# Texto fuente

====

James Turrell desafía al color, y esa sistemática rebeldía no parece un ejercicio de profanación a las formas. Es, ante todo, una calculada fe por lo que preconiza. Este artista plástico californiano, nació en 1943. Estudió percepción psicológica, matemáticas, geología y astronomía además de Artes Visuales. Está atiborrado de signos. Sus obras son esencialmente instalaciones que combinan luz, color y arquitectura.
Gran parte de sus trabajos son a escalas arquitectónicas. Es la razón por la cual sus proyectos le llevan años para su conclusión. Surgen de estudios cartográficos de la zona donde serán concebidos junto a un sutil y exhaustivo seguimiento del recorrido de la luz solar a lo largo de los días, pero también de las estaciones durante el año.
Su mayor obra aún se encuentra en construcción. Desde 1974, que es el más grande jamás creado en términos de dimensiones, realizado en un cráter extinto en el que se puede observar estos cambios de la luz según la época del año. En una de sus partes o salas, hay dispositivos alineados en los que se puede divisar la influencia de la luna, su reflejo de luz, en períodos de años.
De su actividad como piloto, de la experiencia de estar en medio de las nubes, realiza una serie de instalaciones donde el espectador pierde la perspectiva, la percepción de los límites del espacio en el que se encuentra y vive un episodio en el que se propicia un desafío a los sentidos y la mente y tal vez una mirada introspectiva y meditativa.
En una ocasión Turrel dijo que le interesan mucho los monoteísmos, “desde Akenatón, que protagoniza ese breve período tan apasionante en la historia egipcia. Las religiones orientales, el brahmanismo, el budismo. Todos rendían culto a las estrellas y todos ‘esperaban’ una venida predecible a través de cálculos astronómicos”.

====

# Datos extraídos
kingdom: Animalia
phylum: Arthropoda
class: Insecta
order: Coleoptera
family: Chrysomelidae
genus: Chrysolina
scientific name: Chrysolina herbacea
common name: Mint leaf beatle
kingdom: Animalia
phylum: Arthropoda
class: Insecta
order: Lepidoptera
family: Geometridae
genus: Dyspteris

====

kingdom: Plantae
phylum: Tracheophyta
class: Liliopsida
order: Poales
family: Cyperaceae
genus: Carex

====

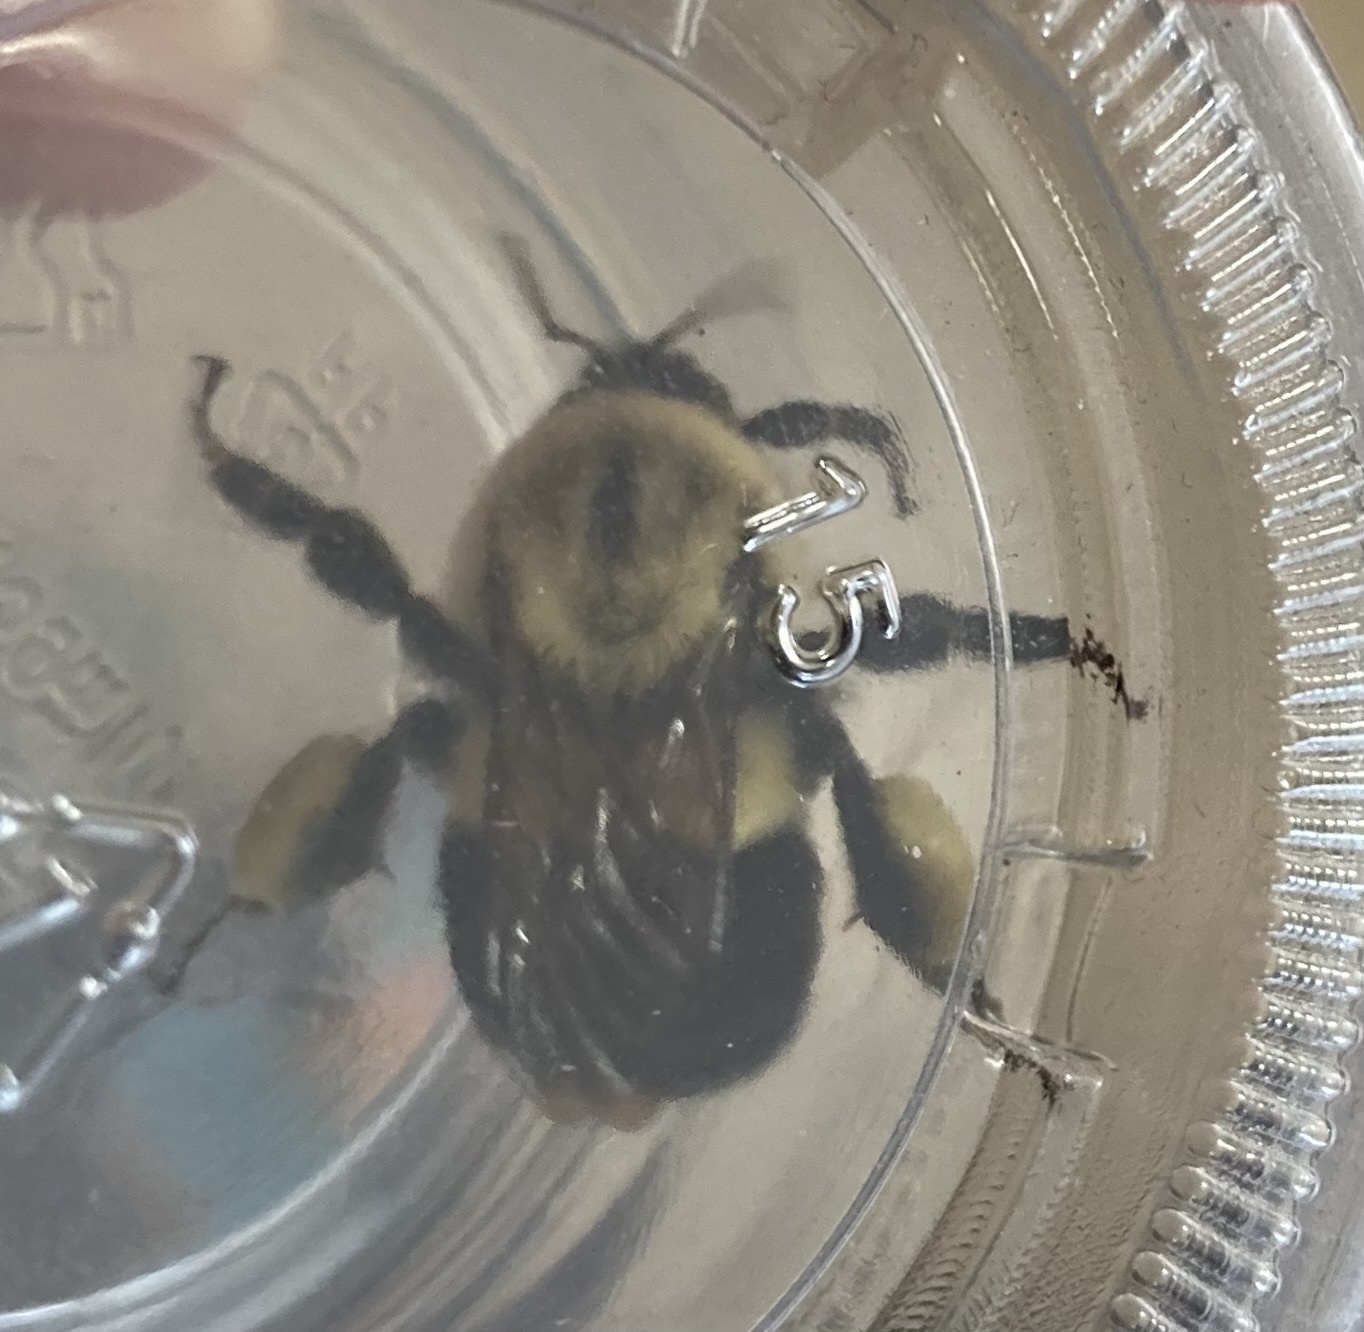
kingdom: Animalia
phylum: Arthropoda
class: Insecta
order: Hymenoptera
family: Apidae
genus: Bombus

====

# Tus instrucciones
Según el texto sobre James Turrell, ¿dónde se realiza su mayor obra?

# Respuesta final
Se realiza en un cráter extinto.